Supplied passage –
☆ ☆ ☆ ☆ ☆ ☆ ☆
Source: Flickr user Scott Cresswell.

The new year is here, and a pair of Bloomberg reporters recently marked the occasion by highlighting the overwhelming optimism prevailing in the stock market:

Two years of stocks going straight up have chased just about every skeptic from the U.S. market. Among professional forecasters on Wall Street, none tracked by Bloomberg sees a retreat in 2015, with the average estimate calling for an 8.1 percent advance [...] Pessimism, the constant companion of a bull market poised to become the second-longest since the Kennedy administration, is suddenly nowhere to be found after the Standard & Poor's 500 Index climbed 44 percent since 2012.

The article revealed that this was the first time since 2009 -- a year in which the S&P 500 climbed 23% -- when those surveyed unanimously agreed that stocks would rise in the new year.

As a result, some may think now is the perfect time to pour money into the stock market, while others may think it's time to take the money and run, recalling Warren Buffett's oft-repeated line, "Be fearful when others are greedy, and be greedy when others are fearful."

Yet a broader look at the context of Buffett's quote reveals that neither camp has it right.

Buffett: Ignore the noise
This Buffett quote originated in his 1986 letter to Berkshire Hathaway (BRK.A -0.50%) (BRK.B -0.92%) shareholders, where he discussed how his company makes its investment decisions:

We have no idea -- and never have had -- whether the market is going to go up, down, or sideways in the near- or intermediate-term future. What we do know, however, is that occasional outbreaks of those two super-contagious diseases, fear and greed, will forever occur in the investment community. The timing of these epidemics will be unpredictable. And the market aberrations produced by them will be equally unpredictable, both as to duration and degree. Therefore, we never try to anticipate the arrival or departure of either disease. Our goal is more modest: we simply attempt to be fearful when others are greedy and to be greedy only when others are fearful.

Does this mean that because euphoria reigns and investors are bullish, we should therefore be fearful? As Buffett would have it, not necessarily.

Buffett reiterated that same quote nearly 20 years later in his 2004 letter to shareholders, adding more context for individual investors. He named a few reasons why many investors' returns were "mediocre to disastrous," including the fact that people tend to make investment decisions "based on tips and fads rather than on thoughtful, quantified evaluation of businesses." He also called out investors' "start-and-stop approach to the market marked by untimely entries (after an advance has been long under way) and exits (after periods of stagnation or decline)."

He concluded by saying:

Investors should remember that excitement and expenses are their enemies. And if they insist on trying to time their participation in equities, they should try to be fearful when others are greedy and greedy only when others are fearful.

Buffett wants us to see that trying to time the market is incredibly dangerous, and if we buy stocks simply because we hear they will go up, and sell when they go down, the results will be "disastrous." And the data proves it.

Consider an article by Vanguard highlighting the need for discipline in investing. If an individual made a $10,000 investment at the beginning of 1988 and pulled out of the market when their balance had fallen by 25% and re-entered when the market had risen by 15%, they would have $54,000 after 24 years. Yet if they had done nothing and simply let the money grow along with the stock market, that same $10,000 initial investment would be worth more than 50% more, standing at $84,000.
☆ ☆ ☆ ☆ ☆ ☆ ☆
Information given –

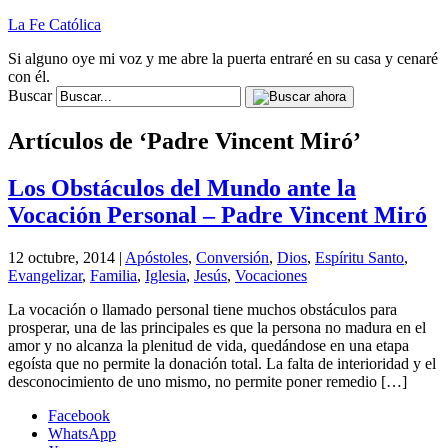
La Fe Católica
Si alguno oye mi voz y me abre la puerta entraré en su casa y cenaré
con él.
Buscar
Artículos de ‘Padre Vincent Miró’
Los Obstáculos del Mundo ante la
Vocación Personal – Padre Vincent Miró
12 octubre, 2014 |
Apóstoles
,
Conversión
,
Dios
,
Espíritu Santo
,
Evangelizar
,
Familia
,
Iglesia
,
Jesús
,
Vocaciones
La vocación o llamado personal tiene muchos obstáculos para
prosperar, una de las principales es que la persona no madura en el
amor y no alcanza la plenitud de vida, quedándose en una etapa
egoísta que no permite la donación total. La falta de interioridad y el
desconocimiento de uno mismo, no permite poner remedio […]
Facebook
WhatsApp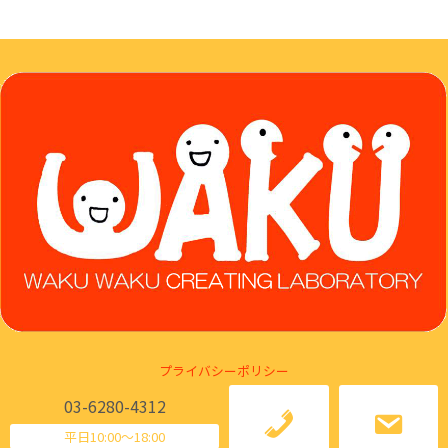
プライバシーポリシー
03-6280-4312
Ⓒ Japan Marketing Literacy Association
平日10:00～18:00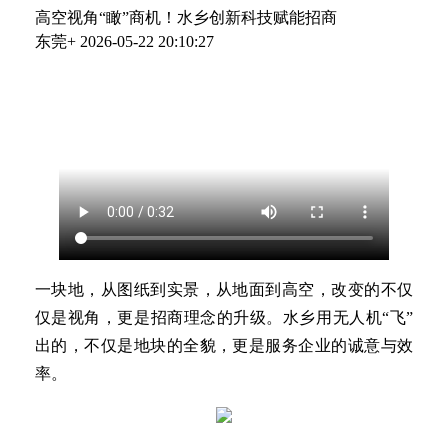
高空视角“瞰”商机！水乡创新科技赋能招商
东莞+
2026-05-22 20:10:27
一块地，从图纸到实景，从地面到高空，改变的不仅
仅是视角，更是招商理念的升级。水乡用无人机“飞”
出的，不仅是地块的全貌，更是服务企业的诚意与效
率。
☆ ☆ ☆ ☆ ☆ ☆ ☆
Answer these from the article on Buffett's quote above:
(a) In which year's letter to Berkshire Hathaway shareholders did the quote "Be fearful when others are greedy" originate?
(b) By what percentage had the Standard & Poor's 500 Index climbed since 2012?
(c) In the Vanguard example, what would the $10,000 investment be worth if the investor had done nothing?

Solution to this task –
(a) 1986
(b) 44 percent
(c) $84,000